Throughout the years of fire suppression, fuel loads started to build up creating a non-natural forest floor in the majority of our forests. Ferguson says that currently 300 million acres have unnaturally heavy fuel loads that were not burned away in natural forest fires.
In addition, the interaction between natural vegetation and human structures causes a problem for forest fires — a problem that is accentuated by climate change.
“We have recently had the hottest five years of planet Earth,” Ferguson said. “This year, January 2017 was the hottest January in human history. With all of this heat, it increases the burn-ability of forests, especially when droughts have been stressing the trees.”
Focus on fire suppression
With increased drought and hotter seasons, we will continue to see trees die off across the West.
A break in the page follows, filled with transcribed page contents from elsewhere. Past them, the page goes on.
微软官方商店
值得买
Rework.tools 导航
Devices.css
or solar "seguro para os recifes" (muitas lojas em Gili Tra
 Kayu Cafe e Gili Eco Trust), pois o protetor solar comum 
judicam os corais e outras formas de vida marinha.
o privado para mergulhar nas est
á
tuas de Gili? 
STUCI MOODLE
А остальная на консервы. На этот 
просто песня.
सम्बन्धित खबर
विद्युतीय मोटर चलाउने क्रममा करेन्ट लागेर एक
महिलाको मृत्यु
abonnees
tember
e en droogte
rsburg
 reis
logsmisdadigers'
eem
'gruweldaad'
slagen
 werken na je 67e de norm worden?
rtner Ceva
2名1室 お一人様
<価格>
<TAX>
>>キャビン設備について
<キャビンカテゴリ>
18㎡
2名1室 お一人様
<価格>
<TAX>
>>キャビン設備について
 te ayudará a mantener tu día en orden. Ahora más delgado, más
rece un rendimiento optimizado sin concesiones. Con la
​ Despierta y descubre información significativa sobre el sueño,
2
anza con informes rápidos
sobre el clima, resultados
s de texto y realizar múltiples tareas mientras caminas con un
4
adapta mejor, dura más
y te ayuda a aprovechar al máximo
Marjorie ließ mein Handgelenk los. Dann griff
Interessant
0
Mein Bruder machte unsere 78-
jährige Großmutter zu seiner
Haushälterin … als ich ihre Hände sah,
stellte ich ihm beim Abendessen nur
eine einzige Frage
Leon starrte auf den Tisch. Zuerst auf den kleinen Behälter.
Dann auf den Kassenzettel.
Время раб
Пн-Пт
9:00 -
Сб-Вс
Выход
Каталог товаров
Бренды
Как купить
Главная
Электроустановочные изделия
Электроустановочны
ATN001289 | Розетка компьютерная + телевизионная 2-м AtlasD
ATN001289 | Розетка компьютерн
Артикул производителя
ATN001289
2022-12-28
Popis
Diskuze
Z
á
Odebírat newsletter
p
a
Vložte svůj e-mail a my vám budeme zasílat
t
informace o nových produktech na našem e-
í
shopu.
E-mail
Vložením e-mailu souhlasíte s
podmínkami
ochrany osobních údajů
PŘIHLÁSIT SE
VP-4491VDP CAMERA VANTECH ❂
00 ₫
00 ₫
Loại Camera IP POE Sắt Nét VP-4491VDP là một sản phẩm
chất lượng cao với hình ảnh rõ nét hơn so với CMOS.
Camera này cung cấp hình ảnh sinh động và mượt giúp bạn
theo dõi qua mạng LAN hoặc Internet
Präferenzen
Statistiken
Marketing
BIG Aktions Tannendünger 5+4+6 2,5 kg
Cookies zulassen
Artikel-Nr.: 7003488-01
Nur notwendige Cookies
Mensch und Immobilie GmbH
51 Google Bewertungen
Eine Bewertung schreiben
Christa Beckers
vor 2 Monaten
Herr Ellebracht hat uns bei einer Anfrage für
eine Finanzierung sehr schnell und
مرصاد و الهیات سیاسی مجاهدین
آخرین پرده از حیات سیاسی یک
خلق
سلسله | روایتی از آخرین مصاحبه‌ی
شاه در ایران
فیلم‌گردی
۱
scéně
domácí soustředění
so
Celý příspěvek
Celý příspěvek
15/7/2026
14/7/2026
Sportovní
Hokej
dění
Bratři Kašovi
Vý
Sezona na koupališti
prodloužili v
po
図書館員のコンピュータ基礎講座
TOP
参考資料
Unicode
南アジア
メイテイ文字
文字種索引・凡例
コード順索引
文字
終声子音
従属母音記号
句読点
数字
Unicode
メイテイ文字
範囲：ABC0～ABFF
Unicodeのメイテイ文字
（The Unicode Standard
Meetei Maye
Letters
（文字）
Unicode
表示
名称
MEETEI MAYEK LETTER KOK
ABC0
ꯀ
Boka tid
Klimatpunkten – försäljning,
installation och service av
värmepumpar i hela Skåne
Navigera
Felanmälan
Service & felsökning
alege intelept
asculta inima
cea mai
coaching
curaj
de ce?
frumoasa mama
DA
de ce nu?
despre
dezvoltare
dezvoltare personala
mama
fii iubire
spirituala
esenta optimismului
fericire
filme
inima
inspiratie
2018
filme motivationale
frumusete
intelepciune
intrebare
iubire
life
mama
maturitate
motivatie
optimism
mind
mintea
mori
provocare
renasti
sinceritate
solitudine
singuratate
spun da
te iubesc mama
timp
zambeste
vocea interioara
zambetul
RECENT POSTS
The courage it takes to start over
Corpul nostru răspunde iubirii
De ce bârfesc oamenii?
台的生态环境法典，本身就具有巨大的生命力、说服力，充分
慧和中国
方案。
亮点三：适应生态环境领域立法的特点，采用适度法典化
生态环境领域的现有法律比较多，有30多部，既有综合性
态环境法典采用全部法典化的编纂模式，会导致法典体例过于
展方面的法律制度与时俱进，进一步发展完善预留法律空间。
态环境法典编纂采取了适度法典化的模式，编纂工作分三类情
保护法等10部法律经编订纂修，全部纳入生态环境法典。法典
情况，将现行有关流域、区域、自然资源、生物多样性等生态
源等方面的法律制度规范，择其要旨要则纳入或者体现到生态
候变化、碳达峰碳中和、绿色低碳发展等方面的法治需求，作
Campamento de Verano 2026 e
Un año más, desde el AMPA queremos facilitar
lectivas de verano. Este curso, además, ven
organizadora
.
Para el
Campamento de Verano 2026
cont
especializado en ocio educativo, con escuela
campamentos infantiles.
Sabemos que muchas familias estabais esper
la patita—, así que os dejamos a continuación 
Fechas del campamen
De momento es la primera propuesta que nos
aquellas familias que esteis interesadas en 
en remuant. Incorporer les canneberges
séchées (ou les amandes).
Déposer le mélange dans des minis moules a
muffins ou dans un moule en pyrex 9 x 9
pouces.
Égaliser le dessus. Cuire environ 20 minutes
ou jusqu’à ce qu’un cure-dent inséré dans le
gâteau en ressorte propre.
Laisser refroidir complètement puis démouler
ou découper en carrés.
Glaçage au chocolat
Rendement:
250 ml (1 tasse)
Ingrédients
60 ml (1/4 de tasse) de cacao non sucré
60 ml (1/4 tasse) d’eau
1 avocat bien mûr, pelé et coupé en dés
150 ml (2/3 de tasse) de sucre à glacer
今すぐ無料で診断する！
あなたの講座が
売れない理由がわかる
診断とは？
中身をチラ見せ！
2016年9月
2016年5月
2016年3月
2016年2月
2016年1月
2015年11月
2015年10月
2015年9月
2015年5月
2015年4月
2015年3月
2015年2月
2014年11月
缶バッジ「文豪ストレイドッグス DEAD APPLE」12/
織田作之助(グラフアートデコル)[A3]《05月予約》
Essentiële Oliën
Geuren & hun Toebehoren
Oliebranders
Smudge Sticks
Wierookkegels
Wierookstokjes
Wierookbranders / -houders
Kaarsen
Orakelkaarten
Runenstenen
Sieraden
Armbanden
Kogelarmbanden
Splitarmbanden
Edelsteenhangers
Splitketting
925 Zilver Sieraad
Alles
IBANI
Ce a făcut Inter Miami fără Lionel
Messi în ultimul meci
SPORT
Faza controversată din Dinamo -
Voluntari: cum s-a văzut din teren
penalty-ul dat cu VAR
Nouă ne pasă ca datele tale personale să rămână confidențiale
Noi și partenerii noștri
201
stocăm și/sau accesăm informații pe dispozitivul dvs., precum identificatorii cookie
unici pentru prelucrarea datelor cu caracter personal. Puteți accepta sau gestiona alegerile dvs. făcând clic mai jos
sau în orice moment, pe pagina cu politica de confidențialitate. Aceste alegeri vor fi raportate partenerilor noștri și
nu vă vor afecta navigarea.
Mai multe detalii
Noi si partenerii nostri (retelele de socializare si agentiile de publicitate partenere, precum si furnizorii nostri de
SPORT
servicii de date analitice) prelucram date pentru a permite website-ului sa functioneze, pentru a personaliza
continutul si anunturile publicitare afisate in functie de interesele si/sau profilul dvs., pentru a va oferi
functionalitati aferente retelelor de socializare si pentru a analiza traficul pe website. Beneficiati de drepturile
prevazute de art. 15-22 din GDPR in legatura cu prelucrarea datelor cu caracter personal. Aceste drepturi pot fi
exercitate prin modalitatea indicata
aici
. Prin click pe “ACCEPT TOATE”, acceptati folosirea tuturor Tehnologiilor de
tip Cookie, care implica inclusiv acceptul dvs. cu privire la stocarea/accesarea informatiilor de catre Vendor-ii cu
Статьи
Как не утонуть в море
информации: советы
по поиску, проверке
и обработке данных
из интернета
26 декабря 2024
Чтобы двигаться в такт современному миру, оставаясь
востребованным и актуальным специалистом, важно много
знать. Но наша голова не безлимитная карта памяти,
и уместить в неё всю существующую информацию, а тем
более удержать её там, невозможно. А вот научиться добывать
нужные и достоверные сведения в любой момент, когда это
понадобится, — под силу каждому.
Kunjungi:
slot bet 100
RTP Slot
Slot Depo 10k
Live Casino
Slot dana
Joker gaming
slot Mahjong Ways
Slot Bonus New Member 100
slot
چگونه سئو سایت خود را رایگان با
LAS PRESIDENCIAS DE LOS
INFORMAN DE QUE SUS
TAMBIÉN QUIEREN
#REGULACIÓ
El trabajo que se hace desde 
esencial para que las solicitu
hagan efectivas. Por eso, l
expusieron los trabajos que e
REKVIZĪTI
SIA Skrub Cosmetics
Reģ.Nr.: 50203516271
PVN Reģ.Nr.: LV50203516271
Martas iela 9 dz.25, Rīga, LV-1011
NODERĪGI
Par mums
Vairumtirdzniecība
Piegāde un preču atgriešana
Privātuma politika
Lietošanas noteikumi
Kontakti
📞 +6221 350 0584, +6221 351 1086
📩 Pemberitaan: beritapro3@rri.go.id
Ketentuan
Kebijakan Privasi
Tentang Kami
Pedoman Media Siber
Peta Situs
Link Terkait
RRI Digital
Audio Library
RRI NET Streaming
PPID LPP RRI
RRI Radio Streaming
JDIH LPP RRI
“In 2016, California had 60 million trees die. Thinking forward, we now have 60 million dead standing trees. All will drop over a decade, creating fuel loads on forest floors tempting the land with fuel for the next mega-fire,” Ferguson warns. “Mega-fires are going to accentuate the severity of climate change.”
Not only do mega-fires affect our landscape, living situations and health, but they are also affecting our wallets.
Ferguson reminds readers that fire suppression falls back on the American people.
“The financial cost of fire suppression is 4.5 billion dollars per year. That money isn’t coming from the federal government — instead it is landing on local community fire departments,” he said. “When a fire hits, the threatened town has no choice but to hand over the money, forcing tax increases on a local level. The effect of fires simply cannot be ignored.”